Florida Heat Heightens Air-Bag Explosion Risk
Officials say high temperatures and humidity make recalled Takata inflators an even dicier proposition for more than 41,500 motorists in the state.
Tens of thousands of motorists across Florida are being urged to stop ignoring recall notices involving Takata airbag inflators linked to the deaths of 13 Americans, as the state's heat and humidity ups the odds of an explosion.
The Florida Department of Highway and Motor Vehicles on Tuesday issued a statement saying it was joining forces with Nissan to reach out to Floridians owning certain 2001-2006 model year Nissan and Infiniti vehicles to "immediately respond to an urgent recall notice."
The state agency sent letters at the end of October to more than 41,500 motorists, said spokesperson Alexis Bakofsky.
The state agency and manufacturers have sent notices to affected owners of highest risk vehicles who have not yet responded to a nationwide recall, asking that they contact an authorized deal for a free repair of the potentially deadly airbag inflators made by Takata, said the DHSMV, adding, "These notices should not be ignored."
“It is critical that Florida motorists affected by this recall take action,” Terry Rhodes, executive director of the Florida DHSMV, said in the statement. “Florida’s hot temperatures and humid climate increase the chances that these airbag inflators will explode.

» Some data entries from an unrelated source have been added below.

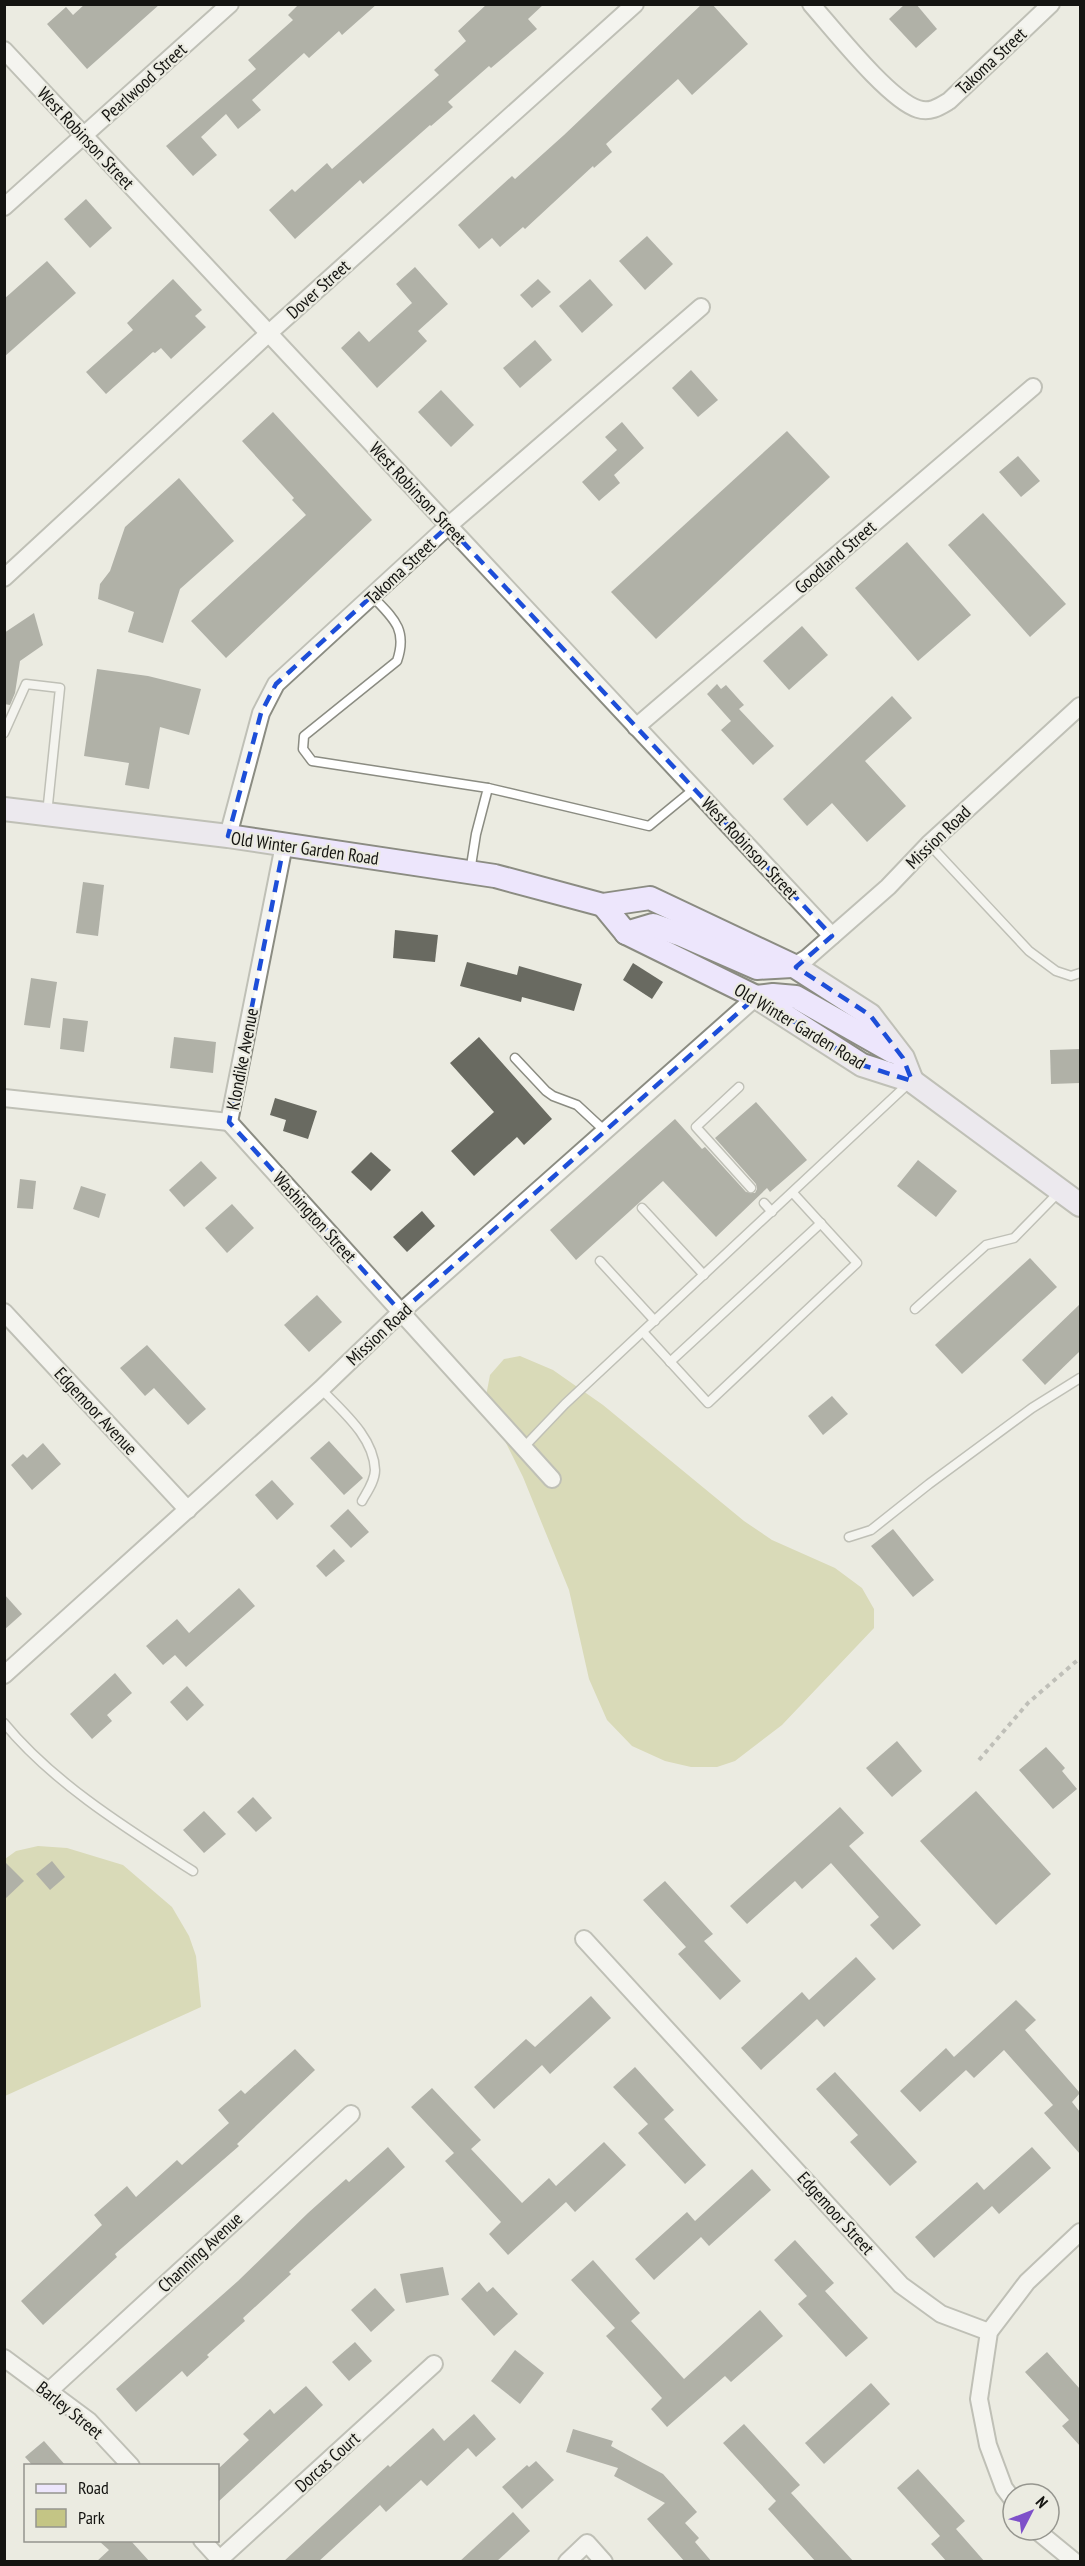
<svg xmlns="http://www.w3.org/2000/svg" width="1085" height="2566" font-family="'PT Sans Narrow',sans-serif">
  <rect width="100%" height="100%" fill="#ebebe1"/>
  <g fill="#c4c585">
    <polygon points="520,1356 553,1370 603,1405 744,1521 772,1540 835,1568 862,1588 874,1609 874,1628 782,1725 735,1761 717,1767 691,1767 665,1761 632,1746 607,1720 589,1679 569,1590 523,1477 499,1429 486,1396 490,1375 504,1359"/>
    <polygon points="38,1846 67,1848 123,1865 172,1907 189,1936 196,1956 201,2007 5,2096 5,1859 16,1851"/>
  </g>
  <g fill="#696a61">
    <polygon points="85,4 160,4 87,69 47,24 66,7 73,15"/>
    <polygon points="299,4 377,4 342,35 339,31 309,58 304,53 252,100 261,110 238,129 226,114 201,137 217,155 193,176 166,146 256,69 248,60 293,20 288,15"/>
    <polygon points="487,4 544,4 528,19 537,29 491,68 489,66 448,102 453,107 431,126 430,125 363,184 360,180 295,239 269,210 292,189 295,192 327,163 332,169 439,75 434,70 466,41 458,31"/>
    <polygon points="702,4 712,4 748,44 692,95 678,79 606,144 612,152 594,168 593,166 525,229 523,227 500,247 492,238 479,249 458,225 512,176 515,179 564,135"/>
    <polygon points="905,4 916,4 937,29 916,48 889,19"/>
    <polygon points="86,199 112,228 90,248 64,219"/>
    <polygon points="647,236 673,264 645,290 619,261"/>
    <polygon points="47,261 76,293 4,357 4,299"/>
    <polygon points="415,267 448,304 418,331 427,341 377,388 341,348 359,331 369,342 412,303 396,284"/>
    <polygon points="173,279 202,310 195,316 206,327 171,359 161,348 155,353 153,352 106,394 86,372 133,330 127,323"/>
    <polygon points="538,279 551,292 532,308 520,295"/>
    <polygon points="590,279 613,305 582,333 559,306"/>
    <polygon points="535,340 552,360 520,388 503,368"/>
    <polygon points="691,370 718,400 698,417 672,388"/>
    <polygon points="441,390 474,425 451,447 418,412"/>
    <polygon points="273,412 372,520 226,658 191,621 306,515 292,500 294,498 242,441"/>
    <polygon points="622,422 644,448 614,475 620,483 599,501 582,482 617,450 605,437"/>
    <polygon points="787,431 830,477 656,639 611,592"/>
    <polygon points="1018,456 1040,481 1021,497 999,472"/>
    <polygon points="179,478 234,541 180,589 163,643 128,632 134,612 98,599 100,584 110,571 125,527"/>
    <polygon points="983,513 1066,604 1030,637 948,545"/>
    <polygon points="907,542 971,615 918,661 855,588"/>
    <polygon points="34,613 43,645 20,661 15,693 10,705 4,704 4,633"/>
    <polygon points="802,626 828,655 789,690 763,661"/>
    <polygon points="97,669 148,676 201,689 189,735 160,727 149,789 125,785 129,763 84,756"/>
    <polygon points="717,684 721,689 726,685 744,705 739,709 774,746 753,765 721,730 731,721 707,694"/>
    <polygon points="892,696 912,718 865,761 906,806 867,842 832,803 807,826 783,799"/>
    <polygon points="83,882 104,885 98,936 76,933"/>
    <polygon points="395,930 438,935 435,962 393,958"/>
    <polygon points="467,962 517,975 519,966 582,984 574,1011 522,997 521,1002 460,986"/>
    <polygon points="633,963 663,982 652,999 623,980"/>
    <polygon points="31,978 57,982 50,1028 24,1025"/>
    <polygon points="63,1018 88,1021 84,1052 60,1049"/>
    <polygon points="174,1037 216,1042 213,1073 170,1068"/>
    <polygon points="479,1037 552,1119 524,1145 517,1137 474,1176 451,1151 494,1112 450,1063"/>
    <polygon points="1080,1049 1080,1083 1051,1084 1050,1050"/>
    <polygon points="275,1098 317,1111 308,1139 283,1131 286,1120 270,1115"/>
    <polygon points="756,1102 807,1160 770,1192 767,1188 716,1237 663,1181 576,1260 550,1230 675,1119 702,1149 705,1147 746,1192 755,1193 757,1189 756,1184 715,1138"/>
    <polygon points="371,1152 391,1170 371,1191 351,1172"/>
    <polygon points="918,1160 957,1191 936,1217 897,1186"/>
    <polygon points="201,1161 217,1178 184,1207 169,1190"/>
    <polygon points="20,1179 36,1181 33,1209 17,1208"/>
    <polygon points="81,1186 106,1194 99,1218 73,1209"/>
    <polygon points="232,1204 254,1228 227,1253 205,1228"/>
    <polygon points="422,1211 435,1226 407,1252 393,1237"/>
    <polygon points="1030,1258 1057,1287 962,1374 935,1345"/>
    <polygon points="317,1295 342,1322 309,1352 284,1325"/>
    <polygon points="1080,1304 1080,1351 1045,1385 1022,1360"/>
    <polygon points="147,1345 206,1409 188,1425 154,1388 145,1396 120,1368"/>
    <polygon points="832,1396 848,1414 823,1435 808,1416"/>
    <polygon points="329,1441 363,1478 344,1495 310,1458"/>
    <polygon points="43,1443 61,1464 32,1490 11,1465 23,1454 27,1458"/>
    <polygon points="272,1480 294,1504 277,1520 255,1495"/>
    <polygon points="348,1509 369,1532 351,1548 330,1526"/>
    <polygon points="893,1529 934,1580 913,1597 871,1546"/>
    <polygon points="334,1549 345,1561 326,1577 316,1566"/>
    <polygon points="239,1588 255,1606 186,1667 175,1655 163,1665 146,1646 177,1619 189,1633"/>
    <polygon points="4,1594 22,1614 4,1630"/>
    <polygon points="115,1673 132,1693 107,1715 112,1721 92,1739 70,1714"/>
    <polygon points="187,1686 204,1705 187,1721 170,1702"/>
    <polygon points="897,1741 922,1771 892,1797 866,1768"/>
    <polygon points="1046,1747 1065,1768 1062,1771 1077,1789 1053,1809 1019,1770"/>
    <polygon points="976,1791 1051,1874 996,1925 920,1841"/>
    <polygon points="253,1797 272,1818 256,1832 237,1812"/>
    <polygon points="840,1807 864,1833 849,1846 921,1925 893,1950 870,1925 879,1917 831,1863 802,1889 795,1881 747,1924 730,1906"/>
    <polygon points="204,1811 226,1834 204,1853 183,1830"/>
    <polygon points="4,1861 24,1881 4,1900"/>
    <polygon points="52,1861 65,1877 50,1890 36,1874"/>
    <polygon points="665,1881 713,1934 704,1941 741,1981 720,2000 678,1954 686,1947 643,1900"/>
    <polygon points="856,1957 876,1979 824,2027 817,2019 761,2070 741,2048 802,1992 809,2000"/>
    <polygon points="591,1996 611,2018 550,2074 542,2065 494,2109 474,2087 526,2039 535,2047"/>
    <polygon points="1016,2000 1036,2020 1025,2030 1080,2093 1072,2102 1080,2112 1080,2154 1044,2113 1053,2105 1004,2050 974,2078 966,2070 920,2112 900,2091 946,2048 954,2057"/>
    <polygon points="295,2049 315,2070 237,2144 239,2146 115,2254 117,2257 43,2325 21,2301 102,2225 94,2215 127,2186 136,2197 177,2160 182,2165 229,2123 218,2110 241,2090 245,2094"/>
    <polygon points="635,2067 674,2110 664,2119 706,2165 685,2184 638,2133 648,2124 613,2087"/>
    <polygon points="835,2072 917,2162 890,2186 850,2142 858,2135 816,2089"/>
    <polygon points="432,2088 481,2140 471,2149 522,2203 549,2178 556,2186 604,2142 626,2165 575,2212 566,2202 508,2255 489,2234 501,2222 445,2161 454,2153 411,2107"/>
    <polygon points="388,2147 405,2167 289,2272 291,2274 243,2318 245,2321 207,2355 209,2357 187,2377 182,2371 136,2412 116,2389 238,2281 308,2213 346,2179 349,2182"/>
    <polygon points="1032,2147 1051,2168 999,2214 992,2206 934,2258 915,2237 977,2182 984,2190"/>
    <polygon points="752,2169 771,2190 709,2246 701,2237 654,2280 635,2259 687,2212 695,2221"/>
    <polygon points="795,2240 834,2283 825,2291 868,2338 846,2357 798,2304 807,2296 774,2260"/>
    <polygon points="593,2260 640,2313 631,2321 684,2379 760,2310 783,2336 731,2382 725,2376 667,2427 651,2409 662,2398 606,2336 615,2328 571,2280"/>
    <polygon points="443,2267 449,2295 406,2303 400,2274"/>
    <polygon points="479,2282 487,2292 493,2287 518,2314 494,2336 461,2299"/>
    <polygon points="375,2288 395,2310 371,2332 351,2310"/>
    <polygon points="355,2342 372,2361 349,2381 332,2362"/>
    <polygon points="515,2350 544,2373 520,2404 491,2381"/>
    <polygon points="1047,2352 1080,2389 1080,2446 1062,2426 1069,2420 1025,2372"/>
    <polygon points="871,2383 890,2404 824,2464 805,2443"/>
    <polygon points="306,2386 323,2405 218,2502 218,2469 249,2440 243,2434 270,2409 274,2414"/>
    <polygon points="474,2414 496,2439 476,2457 468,2448 427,2486 421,2480 386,2512 380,2505 318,2562 283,2562 388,2465 390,2467 433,2428 444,2441"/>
    <polygon points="744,2424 800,2485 791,2493 854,2562 816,2562 768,2509 776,2501 723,2443"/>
    <polygon points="573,2429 613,2441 611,2446 663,2474 697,2512 685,2523 699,2538 695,2542 712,2562 685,2562 647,2519 665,2503 614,2476 618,2468 566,2452"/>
    <polygon points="44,2441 66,2466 33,2466 25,2457"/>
    <polygon points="536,2461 554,2480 522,2509 502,2487 527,2465 529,2467"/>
    <polygon points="918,2469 965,2521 956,2529 985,2562 947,2562 931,2544 940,2536 897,2488"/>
    <polygon points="513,2512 530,2531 496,2562 459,2562"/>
    <polygon points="99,2541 131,2541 150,2562 96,2562 109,2550"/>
  </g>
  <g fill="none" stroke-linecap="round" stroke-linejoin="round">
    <g stroke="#8b8c82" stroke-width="11">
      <g id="lane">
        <path d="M 372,596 C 393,618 408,629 397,661 L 304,736 L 303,749 L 312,761 L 488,788 L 476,834 L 470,872"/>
        <polyline points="4,733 26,684 60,688 47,814"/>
        <polyline points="488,788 649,826 694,789"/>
        <polyline points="929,844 1029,951 1056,971 1071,976 1080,973"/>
        <polyline points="515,1058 546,1091 553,1096 577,1105 605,1131"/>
        <polyline points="739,1087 696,1127 751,1188"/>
        <polyline points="764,1203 772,1212"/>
        <polyline points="642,1208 704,1275"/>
        <polyline points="600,1261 655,1321"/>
        <polyline points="915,1309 986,1245 1014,1238 1060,1191"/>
        <polyline points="643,1332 708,1403 857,1263 793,1193"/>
        <polyline points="670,1362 821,1223"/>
        <path d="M 321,1389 C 342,1411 374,1437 375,1470 C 375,1481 367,1492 362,1501"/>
        <polyline points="524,1447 565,1404 909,1083"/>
        <polyline points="849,1537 871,1530 929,1484 1032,1408 1080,1378"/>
        <path d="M 4,1723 C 53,1783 129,1830 193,1871"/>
      </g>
    </g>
    <g stroke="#8b8c82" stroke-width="20">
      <g id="street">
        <path d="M 811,4 C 834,30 889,100 918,109 C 930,113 939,107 949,101 L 1051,4"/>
        <polyline points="4,50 832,936"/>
        <polyline points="4,207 230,4"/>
        <polyline points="4,578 269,333 635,4"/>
        <polyline points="636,727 1033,387"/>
        <polyline points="228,836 261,713 276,684 448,526 701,307"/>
        <polyline points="794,966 807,958 888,887 929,844 1080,706"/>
        <polyline points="4,1098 229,1122"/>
        <polyline points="229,1122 552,1479"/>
        <polyline points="229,1122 284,845"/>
        <polyline points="4,1312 188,1510"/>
        <polyline points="4,1675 321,1389 401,1312 756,997"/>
        <polyline points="584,1939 901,2285 941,2314 989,2332"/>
        <polyline points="4,2358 89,2421 131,2466"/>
        <polyline points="49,2391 351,2114"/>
        <polyline points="1013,2500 1004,2488 988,2445 979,2399 989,2332 1027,2282 1080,2232"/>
        <polyline points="1036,2530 1075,2562"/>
        <polyline points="202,2540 222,2562"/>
        <polyline points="220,2559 434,2364"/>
        <polyline points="567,2562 587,2543 604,2562"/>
      </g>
    </g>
    <g stroke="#8b8c82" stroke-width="26">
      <g id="secondary">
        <polyline points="4,809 228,836 495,876 603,905 650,898 794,966 870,1015 903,1058 912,1081"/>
        <polyline points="603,905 626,933 756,997 862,1065 912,1081 1080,1205"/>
        <polyline points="626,933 653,925 679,934 757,968 792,966"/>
        <polyline points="756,997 773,995 796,997 893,1052"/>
      </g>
    </g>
    <polyline stroke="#8b8b85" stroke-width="4" stroke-dasharray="4.5 4.5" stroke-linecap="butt" points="979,1760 1028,1703 1080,1658"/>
    <use href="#lane" stroke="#fff" stroke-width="8"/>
    <use href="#street" stroke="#fff" stroke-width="16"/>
    <use href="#secondary" stroke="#ede6fc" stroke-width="22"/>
  </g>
  <path d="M0 0H1085V2566H0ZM 448,526 L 832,936 L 796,967 L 870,1015 L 903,1058 L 912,1081 L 862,1065 L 756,997 L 401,1312 L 229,1122 L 284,845 L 228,836 L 261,713 L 276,684 Z" fill="#ebebe1" fill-opacity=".55" fill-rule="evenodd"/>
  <path fill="none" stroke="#1d4ed8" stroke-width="4.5" stroke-dasharray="12 8" stroke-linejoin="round" d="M 448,526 L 832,936 L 796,967 L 870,1015 L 903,1058 L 912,1081 L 862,1065 L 756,997 L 401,1312 L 229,1122 L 284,845 L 228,836 L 261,713 L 276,684 Z"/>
  <g text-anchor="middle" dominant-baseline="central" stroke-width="4.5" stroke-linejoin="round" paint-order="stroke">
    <g font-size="18" fill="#141411" stroke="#ebebe1">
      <text transform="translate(991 61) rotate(-43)">Takoma Street</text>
      <text transform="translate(144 82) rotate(-42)">Pearlwood Street</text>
      <text transform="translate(86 138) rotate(47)">West Robinson Street</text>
      <text transform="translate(318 289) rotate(-42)">Dover Street</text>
      <text transform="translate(418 493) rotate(47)">West Robinson Street</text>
      <text transform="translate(835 557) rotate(-41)">Goodland Street</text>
      <text transform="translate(400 571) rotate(-43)">Takoma Street</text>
      <text transform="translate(938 837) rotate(-44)">Mission Road</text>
      <text transform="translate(305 848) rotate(8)">Old Winter Garden Road</text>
      <text transform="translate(750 848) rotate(47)">West Robinson Street</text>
      <text transform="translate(800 1026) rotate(31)">Old Winter Garden Road</text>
      <text transform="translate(242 1059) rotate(-79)">Klondike Avenue</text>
      <text transform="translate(315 1217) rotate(48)">Washington Street</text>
      <text transform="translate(379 1334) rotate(-43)">Mission Road</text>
      <text transform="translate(96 1411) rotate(47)">Edgemoor Avenue</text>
      <text transform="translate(836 2213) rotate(48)">Edgemoor Street</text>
      <text transform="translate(200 2252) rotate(-43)">Channing Avenue</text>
      <text transform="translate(70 2410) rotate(39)">Barley Street</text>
      <text transform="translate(327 2462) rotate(-42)">Dorcas Court</text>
    </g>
  </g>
  <rect width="1085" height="2566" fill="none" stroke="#141411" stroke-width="12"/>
  <rect x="24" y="2464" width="195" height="78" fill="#ebebe1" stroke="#95958e" stroke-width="1.5"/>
  <rect x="36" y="2484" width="30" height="9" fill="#ede6fc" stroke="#95958e" stroke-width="1.5"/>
  <text x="78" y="2494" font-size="18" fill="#141411">Road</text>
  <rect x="36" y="2509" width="30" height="18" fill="#c4c585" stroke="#95958e" stroke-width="1.5"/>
  <text x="78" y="2524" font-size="18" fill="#141411">Park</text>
  <g transform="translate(1031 2512) rotate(48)"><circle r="28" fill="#ebebe1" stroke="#95958e" stroke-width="1.5"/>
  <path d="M0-4.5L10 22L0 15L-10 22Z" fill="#7e50c9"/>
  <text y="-9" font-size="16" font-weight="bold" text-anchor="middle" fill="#141411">N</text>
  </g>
</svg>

Ignoring this important notice could mean the difference between life and death for you and your passengers.”
The following model year vehicles could be equipped with recalled airbags, and are the subject of the DHSMV and Nissan/Infiniti call to action:
- FX35/FX45, 2003-2005
- I30, 2001
- I35, 2002-2004
- M35/M45, 2006
- QX4, 2002-2003
- Maxima, 2001-2003
- Pathfinder, 2002-2004
- Sentra, 2002-2006
If consumers are uncertain if their vehicles are affected, they can check their VIN by contacting their vehicle retailer, or by visiting the NHTSA website https://nhtsa.gov/recalls or by visiting the Nissan or infinitiweb site.
In July, Honda revealed that it had tied the June 2016 death of a Florida man to the rupture of a recalled Takata airbag in a 2001 Honda Accord. If confirmed the driver died from the exploding inflator, it would be the 13th U.S. fatality and 19th worldwide attributed to a rupture, according to the National Highway Traffic Safety Administration.
Twelve of the U.S. deaths involve Honda vehicles.
In a separate warning posted on its website, the NHTSA urged consumers to not drive the following vehicles unless they are going straight to a dealer to have them repaired immediately:
- 2001-2002 Honda Civic
- 2001-2002 Honda Accord
- 2002-2003 Acura TL
- 2002 Honda CR-V
- 2002 Honda Odyssey
- 2003 Acura CL
- 2003 Honda Pilot
The federal agency said new test data on the defective Takata air bag inflators in these vehicles show a far higher risk of ruptures during air bag deployment than for other recalled Takata air bags.
Hammered by recall costs and lawsuits, Takata filed for bankruptcy protection in June.